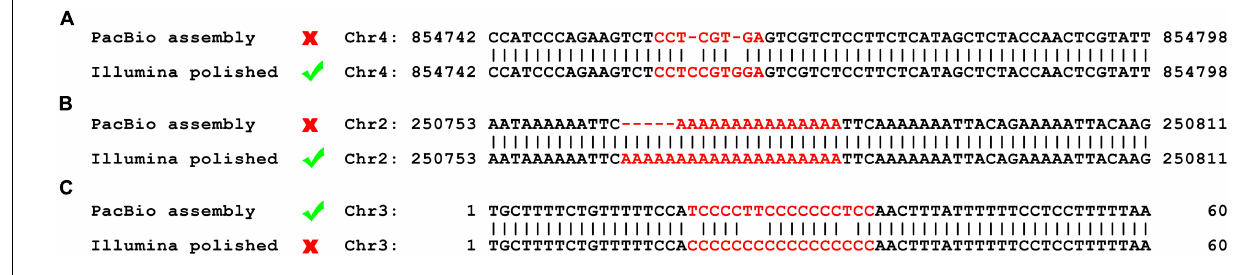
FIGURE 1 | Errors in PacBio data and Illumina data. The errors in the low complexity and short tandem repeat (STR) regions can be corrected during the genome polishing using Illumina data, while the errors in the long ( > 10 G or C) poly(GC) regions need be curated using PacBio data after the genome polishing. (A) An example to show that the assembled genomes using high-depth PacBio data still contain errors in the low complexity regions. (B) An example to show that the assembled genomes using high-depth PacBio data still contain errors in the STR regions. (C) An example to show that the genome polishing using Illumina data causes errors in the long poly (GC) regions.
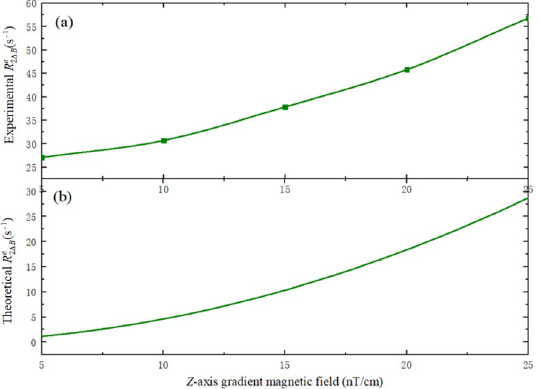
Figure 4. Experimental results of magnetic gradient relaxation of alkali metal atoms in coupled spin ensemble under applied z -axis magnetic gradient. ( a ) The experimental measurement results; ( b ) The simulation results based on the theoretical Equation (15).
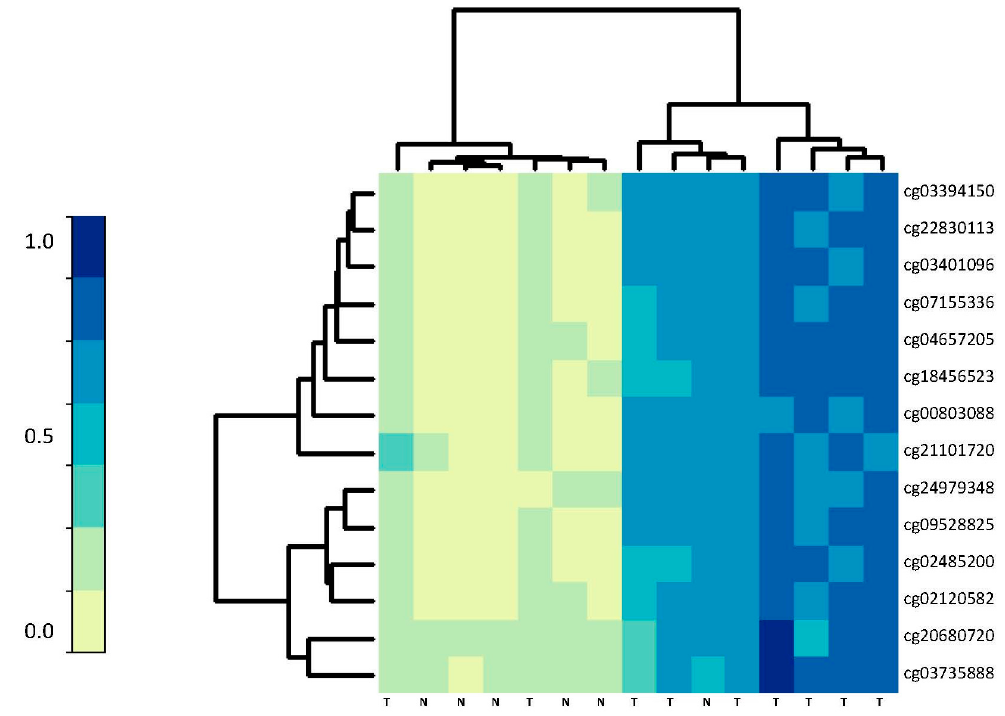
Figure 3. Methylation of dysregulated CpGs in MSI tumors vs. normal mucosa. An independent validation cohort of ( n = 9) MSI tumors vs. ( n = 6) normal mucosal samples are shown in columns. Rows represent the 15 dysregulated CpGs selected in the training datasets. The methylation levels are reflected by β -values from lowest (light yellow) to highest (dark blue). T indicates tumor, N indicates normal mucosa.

* * *

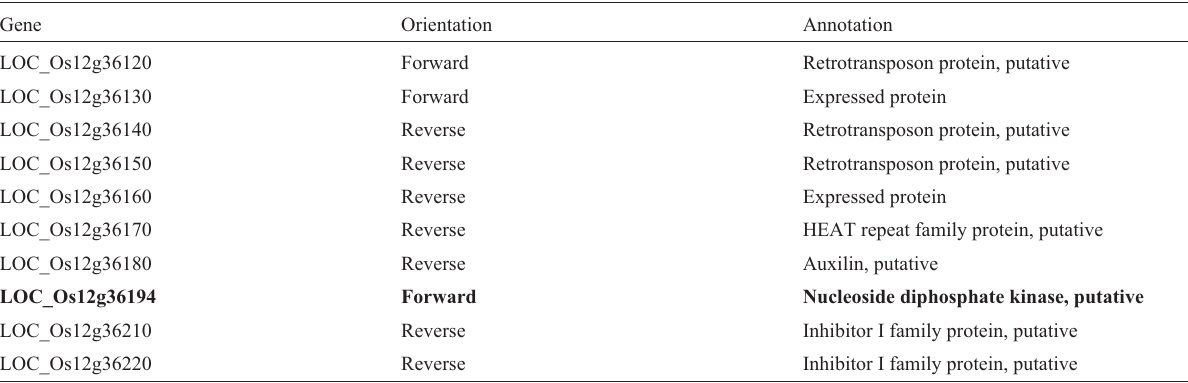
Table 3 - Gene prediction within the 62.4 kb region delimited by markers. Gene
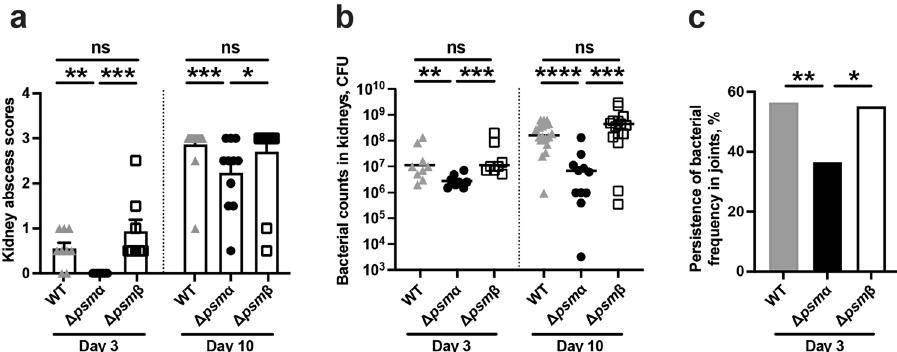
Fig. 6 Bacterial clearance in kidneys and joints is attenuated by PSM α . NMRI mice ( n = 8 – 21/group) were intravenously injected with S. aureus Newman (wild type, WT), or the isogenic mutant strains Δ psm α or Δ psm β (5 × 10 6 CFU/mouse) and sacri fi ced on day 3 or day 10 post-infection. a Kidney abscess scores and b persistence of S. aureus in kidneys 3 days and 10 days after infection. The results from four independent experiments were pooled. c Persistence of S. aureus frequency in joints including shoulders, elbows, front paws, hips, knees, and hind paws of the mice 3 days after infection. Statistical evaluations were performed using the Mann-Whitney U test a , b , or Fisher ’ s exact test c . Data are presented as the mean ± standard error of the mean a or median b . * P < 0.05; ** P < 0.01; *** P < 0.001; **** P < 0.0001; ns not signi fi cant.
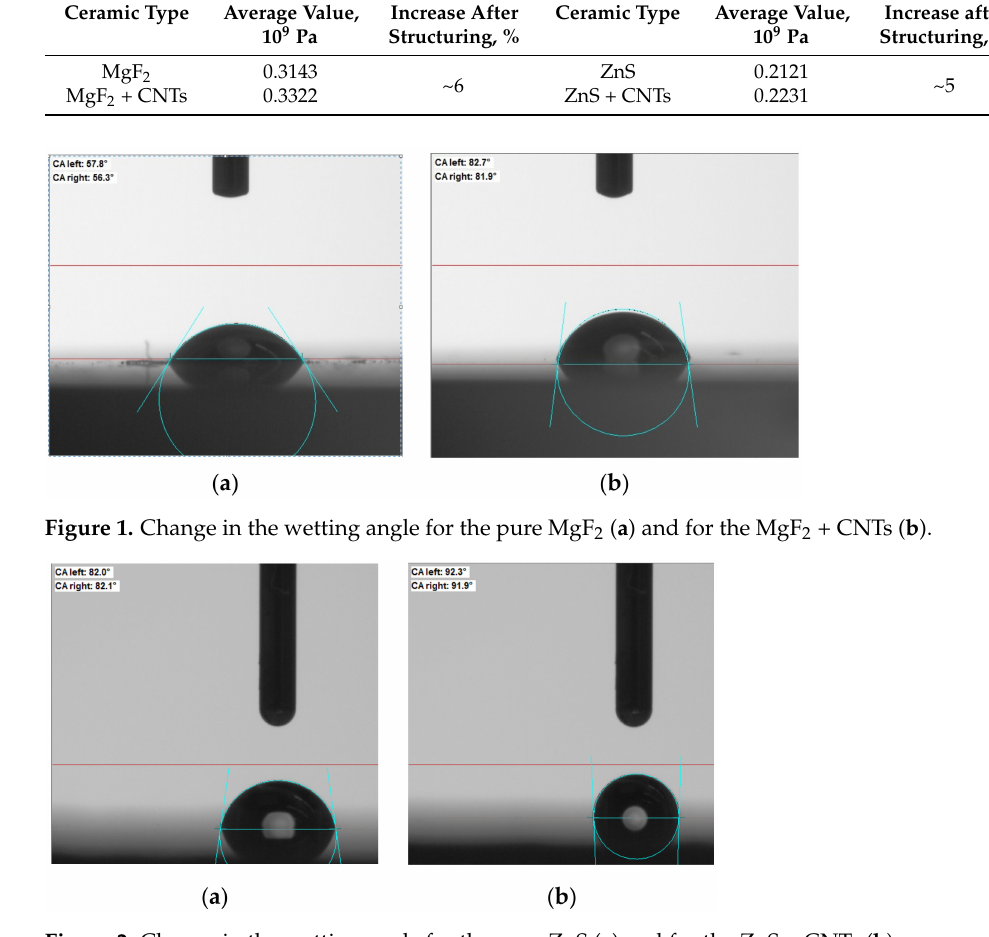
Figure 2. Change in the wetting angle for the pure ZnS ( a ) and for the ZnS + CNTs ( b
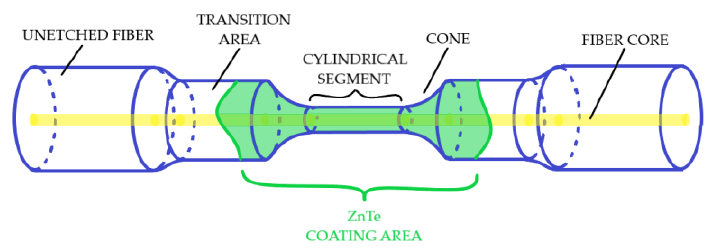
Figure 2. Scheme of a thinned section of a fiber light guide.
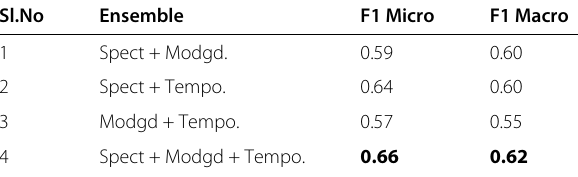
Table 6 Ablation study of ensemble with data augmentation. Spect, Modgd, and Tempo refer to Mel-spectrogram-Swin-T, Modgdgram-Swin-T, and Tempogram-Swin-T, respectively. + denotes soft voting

--

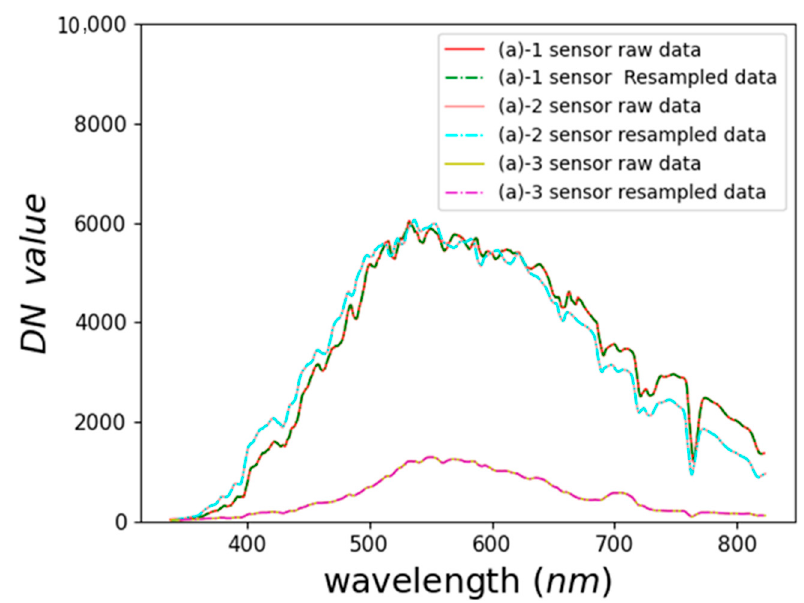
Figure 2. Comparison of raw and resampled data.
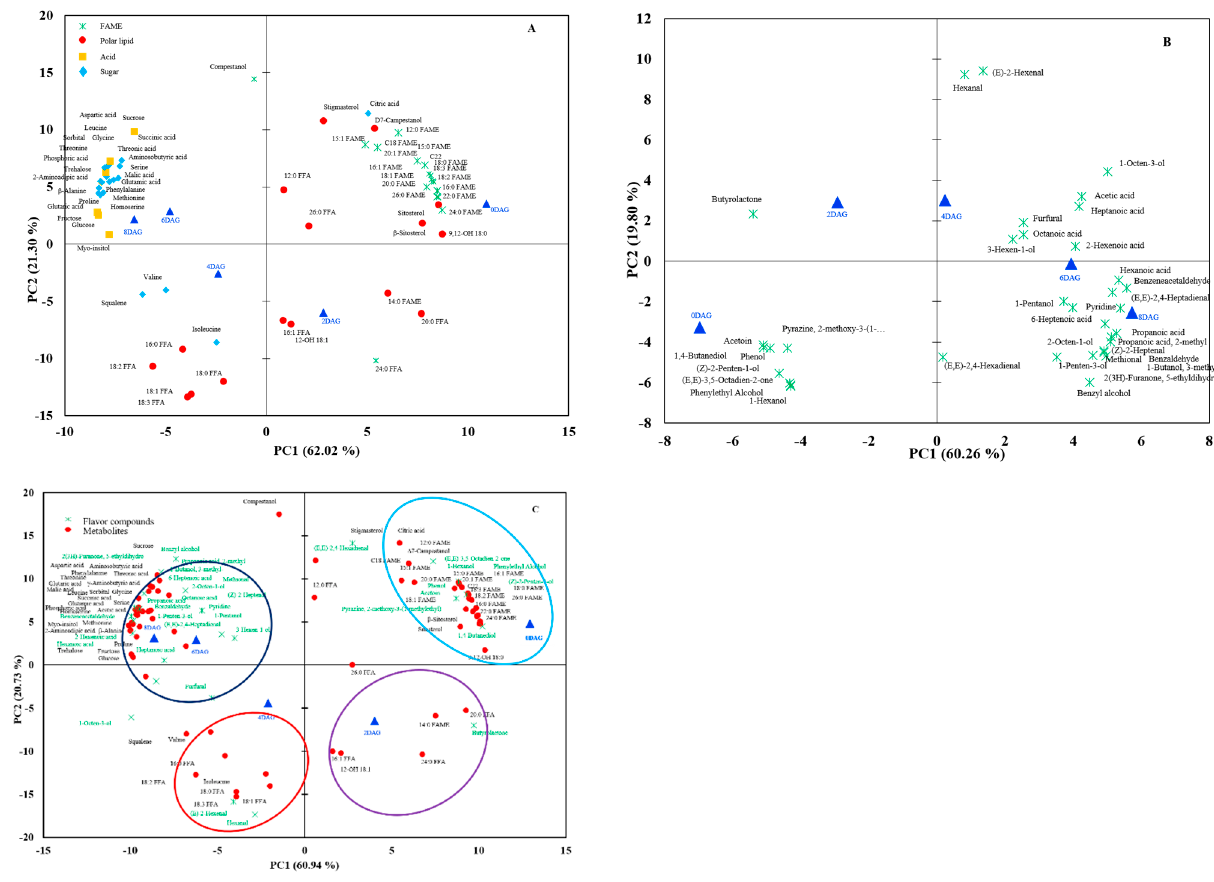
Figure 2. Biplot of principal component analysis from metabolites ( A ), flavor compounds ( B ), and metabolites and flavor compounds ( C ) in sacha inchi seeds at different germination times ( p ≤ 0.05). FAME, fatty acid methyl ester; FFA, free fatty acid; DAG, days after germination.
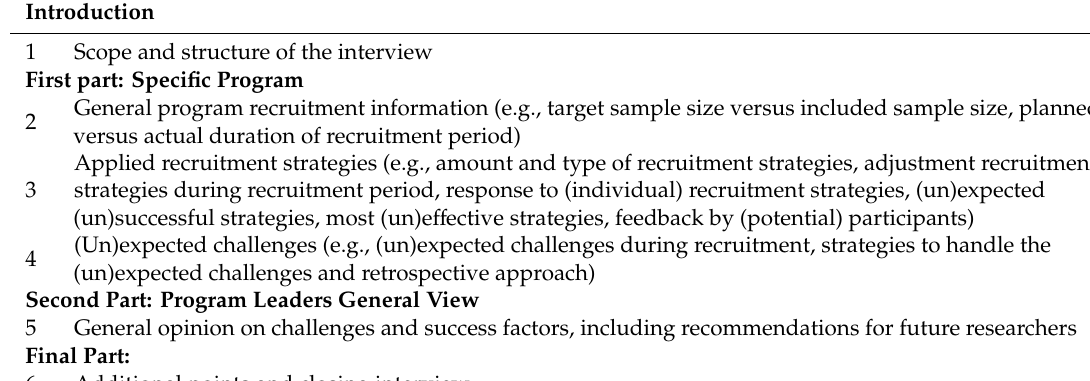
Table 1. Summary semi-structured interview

> _Task instructions_
Please copy the lines above exactly, starting at the line that holds "Figure 2. Change" and ending at the line that holds "Table 6 Ablation"; include both, but no pictures.

> _Output of the task_
Figure 2. Change in the wetting angle for the pure ZnS ( a ) and for the ZnS + CNTs ( b
Figure 2. Scheme of a thinned section of a fiber light guide.
Table 6 Ablation study of ensemble with data augmentation. Spect, Modgd, and Tempo refer to Mel-spectrogram-Swin-T, Modgdgram-Swin-T, and Tempogram-Swin-T, respectively. + denotes soft voting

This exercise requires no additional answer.